**YOUR TASK:** The word "linejoin" marks the lines to copy; find all of them in the entries below.

Saved entries
★ ★ ★

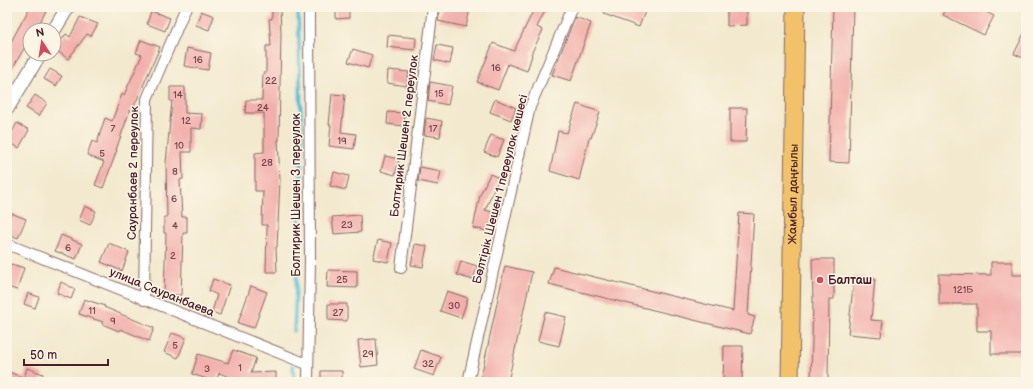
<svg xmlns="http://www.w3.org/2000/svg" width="1033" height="389" viewBox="0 0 1033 389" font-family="'Balsamiq Sans',sans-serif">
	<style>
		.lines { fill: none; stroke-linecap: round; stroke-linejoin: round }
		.stream { stroke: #58bed6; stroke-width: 3.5 }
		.building { fill: #f2afab }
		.minor-casing { stroke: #856664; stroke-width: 12 }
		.tertiary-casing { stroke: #856664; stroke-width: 15 }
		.primary-casing { stroke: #856664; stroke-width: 19 }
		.minor { stroke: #fff; stroke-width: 10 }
		.tertiary { stroke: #fff; stroke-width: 13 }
		.primary { stroke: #f2c26a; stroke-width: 17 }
		.poi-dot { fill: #d1495b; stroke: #fcf5e5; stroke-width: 1.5 }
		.labels { text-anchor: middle; stroke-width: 3; stroke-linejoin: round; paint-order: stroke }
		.number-label { font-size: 10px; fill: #74434b }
		.street-label { font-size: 12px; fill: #4a1f2b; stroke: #fcf5e5 }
		.poi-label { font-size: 12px; font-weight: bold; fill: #4a1f2b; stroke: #fcf5e5; text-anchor: start }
	</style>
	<rect width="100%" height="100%" fill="#fcf5e5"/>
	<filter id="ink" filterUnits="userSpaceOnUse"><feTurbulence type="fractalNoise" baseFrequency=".025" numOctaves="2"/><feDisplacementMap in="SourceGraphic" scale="8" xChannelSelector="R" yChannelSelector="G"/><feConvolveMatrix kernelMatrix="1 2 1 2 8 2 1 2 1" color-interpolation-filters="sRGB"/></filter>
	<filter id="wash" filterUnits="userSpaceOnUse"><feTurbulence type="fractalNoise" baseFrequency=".012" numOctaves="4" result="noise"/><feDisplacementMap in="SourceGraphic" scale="16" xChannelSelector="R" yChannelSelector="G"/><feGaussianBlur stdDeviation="0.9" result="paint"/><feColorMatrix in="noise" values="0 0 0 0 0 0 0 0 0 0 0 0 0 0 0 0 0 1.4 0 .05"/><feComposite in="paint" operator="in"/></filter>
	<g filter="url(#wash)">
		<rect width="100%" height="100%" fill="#f2e9ce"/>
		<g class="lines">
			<!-- stream -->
			<path class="stream" d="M294 331 302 153 298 7
				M293 365 294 382"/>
		</g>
		<g id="blocks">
			<!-- building -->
			<path class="building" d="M30 7H48L36 30H30V38L7 78V49Z
				M272 7H280L281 33 279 140H278L280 180 277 247H276L277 272H266L267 225H262L263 191H255V153L264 152V113H245L246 100H262L263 73H266V46H271L269 19H272Z
				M336 7H349V18L336 19Z
				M441 7H459L470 9 466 27 438 21Z
				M535 7H547L537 27 543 30 531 54 532 55 527 71 508 64 498 90 477 82 493 43 514 51Z
				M607 7H642L646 9 639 27 604 14Z
				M727 7H747V25L727 26Z
				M833 7H853L849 163 829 162Z
				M947 7H976L994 16 984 35 943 15Z
				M151 11 170 18 165 31 147 24Z
				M201 11 214 16 209 30 196 25Z
				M80 17 98 24 91 36 87 34 68 59 55 49 66 34 70 37Z
				M575 17 591 23 571 81 552 75Z
				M1026 29V59L1014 54Z
				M388 35 416 38 415 50 387 47Z
				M141 40 160 47 132 111 130 110 116 150H117L103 188 95 185 104 162 87 155 92 141 97 143 105 118 112 121 122 94 124 95 142 55 136 53Z
				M437 45 453 48 450 64 434 60Z
				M187 48 211 53 208 70 184 66Z
				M353 49 372 55 368 68 348 62Z
				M50 69 62 76 56 86 44 79Z
				M388 70 409 72 407 86 387 83Z
				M430 82 452 86 448 105 428 101Z
				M170 87H185V113L202 114 201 129 191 128V152H182L183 179 180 180 182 217H187V233H183L181 295 164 294 166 233H164V217H167L166 163 172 101H170Z
				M332 94 345 95 341 132 356 134 354 149 329 146 331 125H329Z
				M35 95 47 103 39 116 26 108Z
				M495 99 516 108 511 120 490 112Z
				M577 104 600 112 591 138H589L579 180 550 171 558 131 567 133Z
				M730 108H747L746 142H730Z
				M388 112 405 113 404 126 387 124Z
				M426 118 442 121 440 137 424 135Z
				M17 123 29 130 19 148 7 141Z
				M491 135 504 140 497 157 484 152Z
				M385 156 399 159 395 175 381 171Z
				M420 167 441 171 438 185 418 181Z
				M334 172 349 176 346 190 330 186Z
				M490 174 499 178 485 210 496 213 492 232 473 228 480 195Z
				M85 206 96 211 90 225 79 220Z
				M11 213 26 219 18 238 7 233V224Z
				M739 213 754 214 748 315 755 317 750 334 549 284 554 267 733 311Z
				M360 215 361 232 334 234 332 217Z
				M61 235 82 244 76 259 55 251Z
				M378 240 392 243 388 262 373 259Z
				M109 243 129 252 122 271 101 262Z
				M415 244 427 246 423 267 411 265Z
				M812 259H834V299H829L828 382H811L813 300Z
				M461 261 477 266 473 280 457 275Z
				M991 262H1012V275H1026V354H991V331H977V304H939V274L991 275Z
				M11 264 24 268 17 290 7 287V275Z
				M505 266 532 272 508 382H480Z
				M328 270 357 271V288L327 287Z
				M854 277 875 279 871 320 883 321 881 337 848 334Z
				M213 279 230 285 220 315 212 312 217 295 209 291Z
				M61 282 75 289 71 299 57 293Z
				M251 286 267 292 254 328 238 323Z
				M447 291 468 298 461 318 440 311Z
				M28 293 39 297 35 308 24 304Z
				M84 299 105 306 104 307 154 328 149 341 120 329 119 331 102 324 103 322 79 314Z
				M328 304H347V321L328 320Z
				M545 312 566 317 559 346 538 341Z
				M172 333 186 338 178 358 164 352Z
				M376 339 378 365 361 367 358 340Z
				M724 346H743L742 382H723Z
				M233 350 256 358 251 373 276 372V382H243L219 373 216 382 192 374 198 354 228 363Z
				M421 350 441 357 434 376 414 369Z
				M27 368 43 374 40 382H7V371L24 378Z
				M321 371H342V382H321Z"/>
		</g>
	</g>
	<g filter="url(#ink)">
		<use href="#blocks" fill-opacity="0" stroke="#856664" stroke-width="1"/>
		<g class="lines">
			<!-- minor casing -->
			<g class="minor-casing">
				<path id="minor" d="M7 244 307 364
					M401 268 433 7
					M144 300 147 99 186 7
					M308 382 310 259 309 7
					M468 382 530 107 572 7"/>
			</g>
			<!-- tertiary casing -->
			<g class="tertiary-casing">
				<path id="tertiary" d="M54 30 68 7
					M7 109 40 54"/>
			</g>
			<!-- primary casing -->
			<g class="primary-casing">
				<g id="primary">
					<path id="s1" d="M790 382 796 7"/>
				</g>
			</g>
			<!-- minor -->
			<use href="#minor" class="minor"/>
			<!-- tertiary -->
			<use href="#tertiary" class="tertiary"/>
			<!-- primary -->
			<use href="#primary" class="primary"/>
		</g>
	</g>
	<!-- markers -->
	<circle class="poi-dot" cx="820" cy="280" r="4"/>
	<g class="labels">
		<!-- number labels -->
		<g class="number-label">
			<text x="198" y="63">16</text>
			<text x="496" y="71">16</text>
			<text x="271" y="84">22</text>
			<text x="439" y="97">15</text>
			<text x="178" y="98">14</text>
			<text x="263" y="111">24</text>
			<text x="186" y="124">12</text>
			<text x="113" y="132">7</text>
			<text x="433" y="132">17</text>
			<text x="342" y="144">19</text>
			<text x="179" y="149">10</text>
			<text x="102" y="157">5</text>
			<text x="267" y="166">28</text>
			<text x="175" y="175">8</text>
			<text x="174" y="202">6</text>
			<text x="347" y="228">23</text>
			<text x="175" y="229">4</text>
			<text x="68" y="251">6</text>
			<text x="173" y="259">2</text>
			<text x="342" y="283">25</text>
			<text x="963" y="293">121Б</text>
			<text x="454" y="309">30</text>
			<text x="92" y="314">11</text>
			<text x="338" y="316">27</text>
			<text x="113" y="324">9</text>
			<text x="175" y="349">5</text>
			<text x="368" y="357">29</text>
			<text x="428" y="367">32</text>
			<text x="240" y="371">1</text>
			<text x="207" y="372">3</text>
		</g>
		<!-- street labels -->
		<g class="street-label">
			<text transform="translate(404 136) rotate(-83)" y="4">Болтирик Шешен 2 переулок</text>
			<text transform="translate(133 173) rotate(-89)" y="4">Сауранбаев 2 переулок</text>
			<text transform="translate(500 189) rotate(-76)" y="4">Бөлтірік Шешен 1 переулок көшесі</text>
			<text transform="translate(296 195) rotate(-90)" y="4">Болтирик Шешен 3 переулок</text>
			<text dy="4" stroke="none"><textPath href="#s1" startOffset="188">Жамбыл даңғылы</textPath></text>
			<text transform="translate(162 292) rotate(22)" y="4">улица Сауранбаева</text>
		</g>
		<!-- poi labels -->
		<g class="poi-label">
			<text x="828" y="284">Балташ</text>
		</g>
	</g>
	<!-- margin -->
	<rect width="1033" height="389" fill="none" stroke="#fcf5e5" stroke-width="24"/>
	<!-- north arrow -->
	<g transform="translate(42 42) rotate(348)"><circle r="19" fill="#fcf5e5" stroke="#b59f9b"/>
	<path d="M0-3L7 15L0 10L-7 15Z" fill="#d1495b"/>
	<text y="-6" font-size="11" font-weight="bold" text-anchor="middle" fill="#4a1f2b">N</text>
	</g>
	<!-- scale -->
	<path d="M24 359v6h84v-6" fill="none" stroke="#4a1f2b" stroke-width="2"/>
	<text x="30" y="359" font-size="12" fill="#4a1f2b" stroke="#fcf5e5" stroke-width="3" paint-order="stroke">50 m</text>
</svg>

★ ★ ★

**ANSWER BELOW:**
		.lines { fill: none; stroke-linecap: round; stroke-linejoin: round }
		.labels { text-anchor: middle; stroke-width: 3; stroke-linejoin: round; paint-order: stroke }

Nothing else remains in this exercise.